Firewall as a Service provides flexible, secure, and scalable firewall services that are especially useful for branch offices and remote workers. FWaaS enables direct cloud-based inspection that’s likely closer to your remote users or branches than your own data center would be.
FWaaS is a core component of Security Service Edge (SSE) and SASE that converges security and networking technologies.
Firewall as a Service offers features including advanced threat protection and identity-based access. But like any of the three types of emerging firewalls, it’s not right for every use case. Willis says:
“Leveraging the cloud is awesome. But if you have east-west traffic and certain functionalities or applications that you want to protect, you can’t just move everything to one of these firewall-as-a-service vendors. You have to consider a lot of factors.”
What Are Cloud Firewalls?
Software-based cloud firewalls bring traditional firewall vendor technologies into your public cloud environment of choice, such as Microsoft Azure, Amazon Web Services, and Google Cloud Platform.
Wisniewski says:
“All the big firewall vendors have sophisticated integrations with the three to four major public cloud providers in terms of implementation, automation, and orchestration in those environments. They need to do that and make it seamless to implement because they are up against native cloud firewalls from the cloud providers themselves.”
Cloud providers are working to improve their firewall offerings for a more secure cloud infrastructure. For now, cloud-native firewall capabilities aren’t comparable to the firewall platforms traditional vendors offer. You potentially could see a trend of major cloud providers acquiring firewall vendors to bridge this gap and create more advanced cloud-native solutions.
Other aspects to consider include:
- Cloud firewalls offer the flexibility of scaling up or down through licensing to meet your capacity needs, in contrast to purchasing additional physical firewalls when you need to scale those.
- Most public clouds offer different licensing options. In many cases, a bring-your-own-license approach can be more cost-effective than pay-as-you-go.
- Depending on the skill sets in your organization, you may want to choose managed services for seamless cloud firewall integration.
What Is A Hybrid Mesh Network Firewall?
In the emerging hybrid mesh network trend, organizations deploy a combination of firewalls in multiple form factors for comprehensive security coverage. These can be on-premise or in public cloud, and in virtualized or container environments.
The flexibility of a hybrid mesh network firewall enables a centralized approach to manage and configure the various types of firewalls and integrate policies. You can efficiently scale up and down to adapt to varying workloads while maintaining consistent security protocols across environments.
How Has Managing And Owning Firewalls Become More Complex?

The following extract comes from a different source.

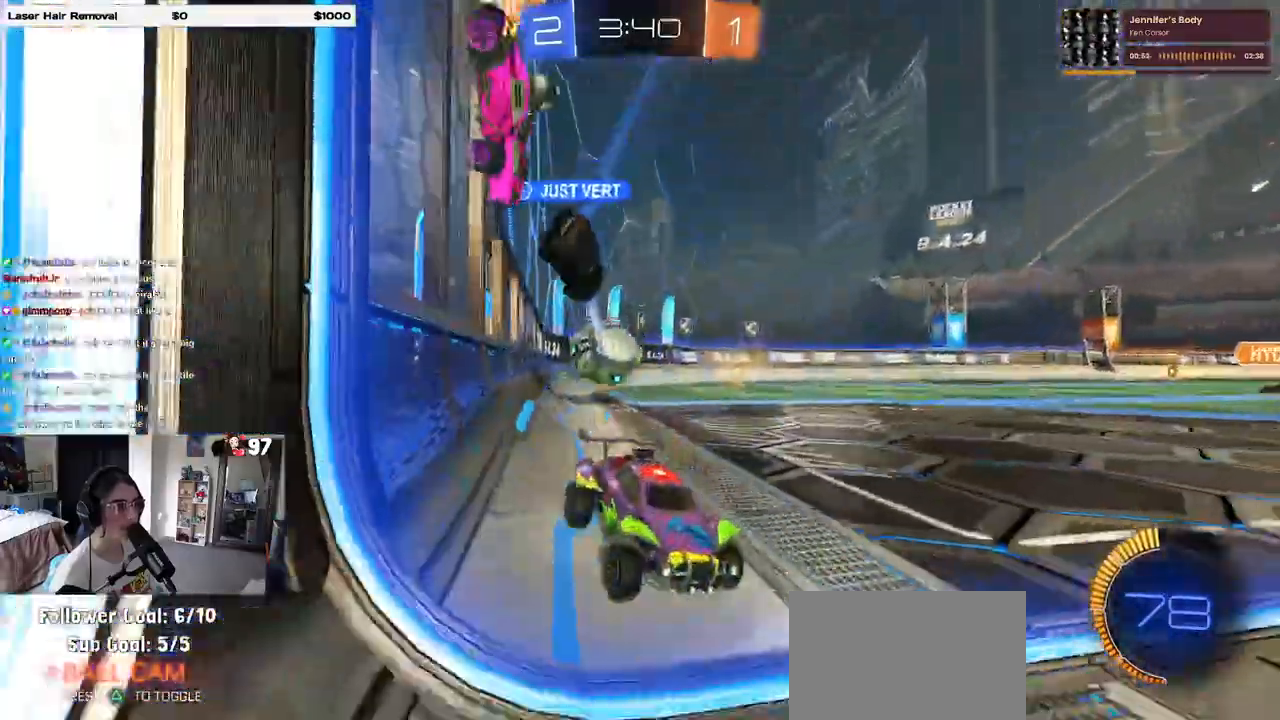
{"buttons": ["R2"], "left_stick": "left", "right_stick": "center", "events": [[183, "left_stick", "left"]]}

Firewall ownership and management have evolved as firewall functionalities expanded. Once part of the telecom or networking group, firewalls now perform much more in the security realm.
In many cases, a security and risk management team or governance group oversees firewall policies. Infrastructure and operations groups as well as applications teams provide input into firewall configuration and management.
Gerry Wollam, Sayers Senior Cybersecurity Solutions Architect, says:
“As firewalls have become a platform that controls and sees so many more things than before, many companies struggle with all those features being under one roof. They don’t know how to manage it, or who is responsible for it.”
With different ports, protocols, applications, and inspection capabilities between different segments, firewalls will continue to require involvement from multiple groups within the organization.